In [1]:
# This Python 3 environment comes with many helpful analytics libraries installed
# It is defined by the kaggle/python docker image: https://github.com/kaggle/docker-python
# For example, here's several helpful packages to load in 

import numpy as np # linear algebra
import pandas as pd # data processing, CSV file I/O (e.g. pd.read_csv)

# Input data files are available in the "../input/" directory.
# For example, running this (by clicking run or pressing Shift+Enter) will list the files in the input directory

from subprocess import check_output
print(check_output(["ls", "../input"]).decode("utf8"))

# Any results you write to the current directory are saved as output.

# What do we have here?

Before doing any serious programming, let's just check out what we have (i.e. inputs), and what might be the expected submission work (i.e. output).

## Training Set - Quick Peek

Let's take a look at the training dataset

In [2]:
df_train = pd.read_csv('../input/en_train.csv')

In [3]:
print(repr(df_train.head(20)))

Turns out `class` is a Python reserved keyword. To make life easier a bit downstream, let's rename it to `token_class` for safety. (this turns out to be a good idea as things like `df.token_class` works, whereas `df.class` will spill out error).

In [4]:
df_train.columns = ["sentence_id", "token_id", "token_class", "before", "after"]
print(repr(df_train.head(20)))

For each sentence (`sentence_id`):

- we read the written word (`before`) row-by-row.
- we read the spoken word (`after`) row-by-row.

For example, the written word `2006` is spoken as `two thousand six`.

Each word within a sentence is defined by `token_id`.

Each `token_id` has an assigned class (e.g. `PLAIN` for normal English, `DATE` for date, `LETTERS` for acronyms, etc.)

## Test Set - Quick Peek

Let's take a look at the test dataset

In [5]:
df_test = pd.read_csv('../input/en_test.csv')

In [6]:
print(repr(df_test.head(20)))

Note that test set only contains `before` (written word). Ther there is no `after` (spoken word).

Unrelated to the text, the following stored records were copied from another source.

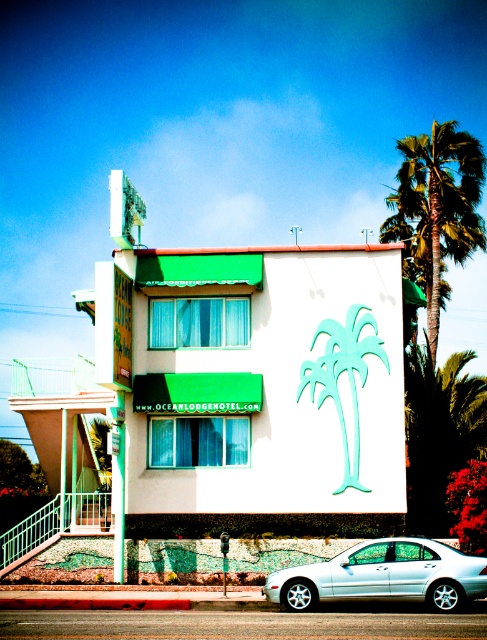
Question: From the image, what is the correct spatial relationship of green leafy palm tree at upper right in relation to white metallic car at lower center?

Choices:
 (A) left
 (B) right

Answer: (B)

Question: Which object appears farthest from the camera in this image?

Choices:
 (A) white metallic car at lower center
 (B) green leafy palm tree at upper right

Answer: (B)

Question: Which point is closer to the camera?

Choices:
 (A) (410, 563)
 (B) (447, 128)

Answer: (A)

Question: Which object is farther from the camera taking this photo?

Choices:
 (A) white metallic car at lower center
 (B) green leafy palm tree at upper right

Answer: (B)

Question: Can you confirm if green leafy palm tree at upper right is positioned above white metallic car at lower center?

Choices:
 (A) yes
 (B) no

Answer: (A)

Question: Can you confirm if green leafy palm tree at upper right is positioned to the left of white metallic car at lower center?

Choices:
 (A) yes
 (B) no

Answer: (B)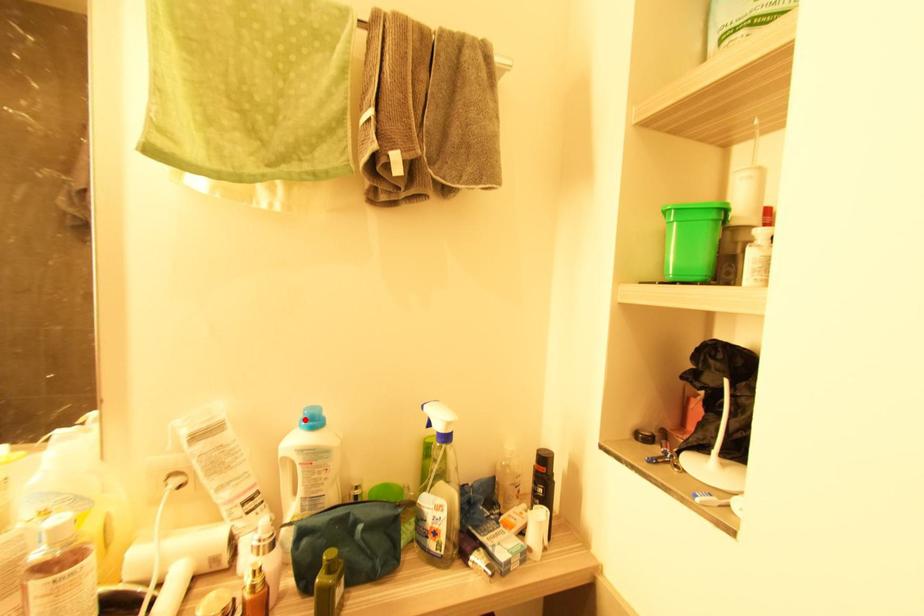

We will need to predict what `after` is.

## Sample Submission - Quick Peek

In [7]:
df_sample_submission = pd.read_csv('../input/en_sample_submission.csv')

In [8]:
print(repr(df_sample_submission.head(20)))

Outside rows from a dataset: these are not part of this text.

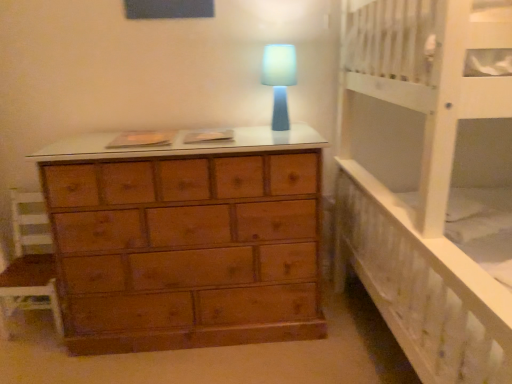
Question: Is wooden chair at left at the back of blue matte lamp at center?

Choices:
 (A) no
 (B) yes

Answer: (A)

Question: Does blue matte lamp at center have a greater width compared to wooden chair at left?

Choices:
 (A) no
 (B) yes

Answer: (A)

Question: From the image's perspective, is blue matte lamp at center beneath wooden chair at left?

Choices:
 (A) yes
 (B) no

Answer: (B)

Question: From a real-world perspective, does blue matte lamp at center sit lower than wooden chair at left?

Choices:
 (A) yes
 (B) no

Answer: (B)

Question: Does blue matte lamp at center have a greater height compared to wooden chair at left?

Choices:
 (A) yes
 (B) no

Answer: (B)

Question: From a real-world perspective, is blue matte lamp at center positioned over wooden chair at left based on gravity?

Choices:
 (A) no
 (B) yes

Answer: (B)

Question: Does blue matte lamp at center turn towards white wooden bed at right?

Choices:
 (A) no
 (B) yes

Answer: (A)

Question: Is blue matte lamp at center to the left of white wooden bed at right from the viewer's perspective?

Choices:
 (A) yes
 (B) no

Answer: (A)

Question: From a real-world perspective, does blue matte lamp at center stand above white wooden bed at right?

Choices:
 (A) yes
 (B) no

Answer: (A)

Question: Is blue matte lamp at center turned away from white wooden bed at right?

Choices:
 (A) no
 (B) yes

Answer: (A)

Question: Is blue matte lamp at center smaller than white wooden bed at right?

Choices:
 (A) no
 (B) yes

Answer: (B)

Question: Is blue matte lamp at center closer to the viewer compared to white wooden bed at right?

Choices:
 (A) no
 (B) yes

Answer: (A)

Question: Is white wooden bed at right wider than blue matte lamp at center?

Choices:
 (A) yes
 (B) no

Answer: (A)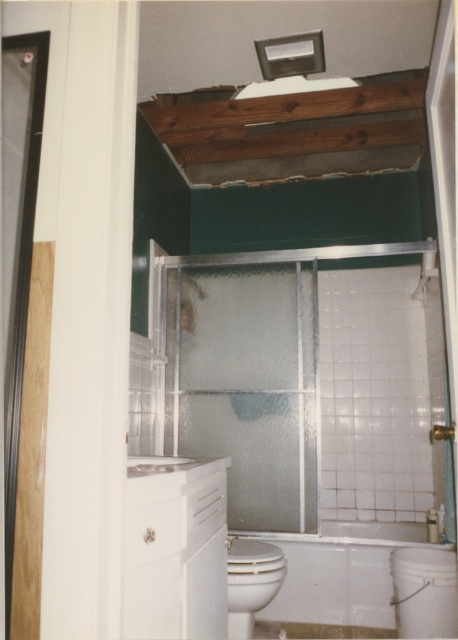
You are a contractor measuring the bathroom for new fixtures. You need to install a new light fixture at point [201,428]. The safety guidelines require that the fixture must be at least 7 feet away from the camera position. Is the distance sufficient?

The distance between point [201,428] and the camera is 10.25 feet, which exceeds the required 7 feet. Therefore, the distance is sufficient for installation according to safety guidelines.

You are standing in the bathroom and want to move from the frosted glass shower door at center to the white glossy toilet bowl at lower center. In which direction should you move?

You should move to the right because the frosted glass shower door at center is to the left of the white glossy toilet bowl at lower center.

Consider the image. You are a contractor assessing the bathroom renovation. The frosted glass shower door at center is positioned at coordinates 0.603, 0.539. If the exposed ceiling area is at coordinates 0.4, 0.3, is the shower door closer to the exposed ceiling area or the vanity cabinet?

The frosted glass shower door at center is located at point (x=246, y=385). The exposed ceiling area is at (x=137, y=256), and the vanity cabinet is in the foreground. Since the shower door is closer to the exposed ceiling area in terms of coordinates, it is nearer to the exposed ceiling area than the vanity cabinet.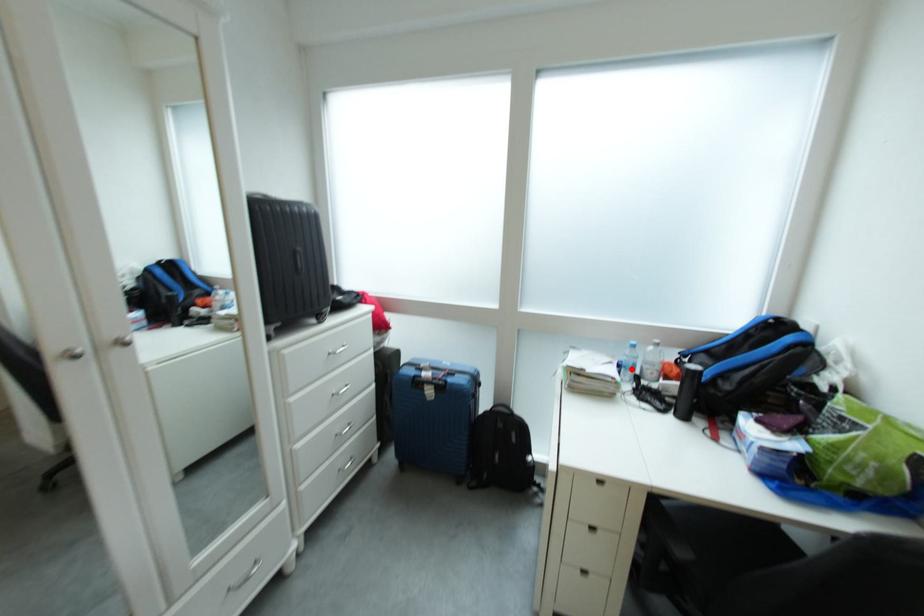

Note that sample submission contains the `after` column (predicted spoken word), for the corresponding `before` column (written word) in the test set. The `id` column takes the syntax of `<sentence_id>_<token_id>`. e.g. second sentence, third token will have an `id` of `1_2`. (zero index).

# Explore Training Set

Now we know that our objective is to predict the `after` column (predicted spoken word), based on the `before` vs `after` mapping training data, let's get a high level overview of what we have in our training data set. For example:

- How many unique sentences? (`sentence_id`)
- How many unique `token_class`?
- How many unique `before`? (token in written form)
- How many unique `after`? (token in spoken form)
- How many sentences per `token_class`?
- etc.

In [9]:
print("Unique sentences: {:,d}".format(df_train.sentence_id.unique().size))
print("Unique token classes: {:,d}".format(df_train.token_class.unique().size))
print("Unique before: {:,d}".format(df_train.before.unique().size))
print("Unique after: {:,d}".format(df_train.after.unique().size))

In [10]:
print('sentences per class...')
print('======================')
print(repr(df_train.groupby(['token_class'])['sentence_id'].count()))

We have 16 unique token classes. Let's get a feel of what the tokens look like for each class. This is how we do a "peek" against one token class:

In [11]:
df_train[df_train['token_class'] == 'ADDRESS'].head(5)

To repeat this for all 16 token classes, we can write a simple function to do the job:

In [12]:
def peek_tokens_by_class(token_classes, view_x):
    for token_class in token_classes:
        print(df_train[df_train['token_class'] == token_class].head(view_x))

In [13]:
# Run it! Let's peak 10 samples from each token_class.
peek_tokens_by_class(df_train.token_class.unique(), 10)

We have just learnt what the before (written form) vs after (spoken form) looks like for the 16 unique token classes. Notice that the `VERBATIM` class contains some non English characters (not sure what this is).

**Note to self** More analysis to come (work in progress).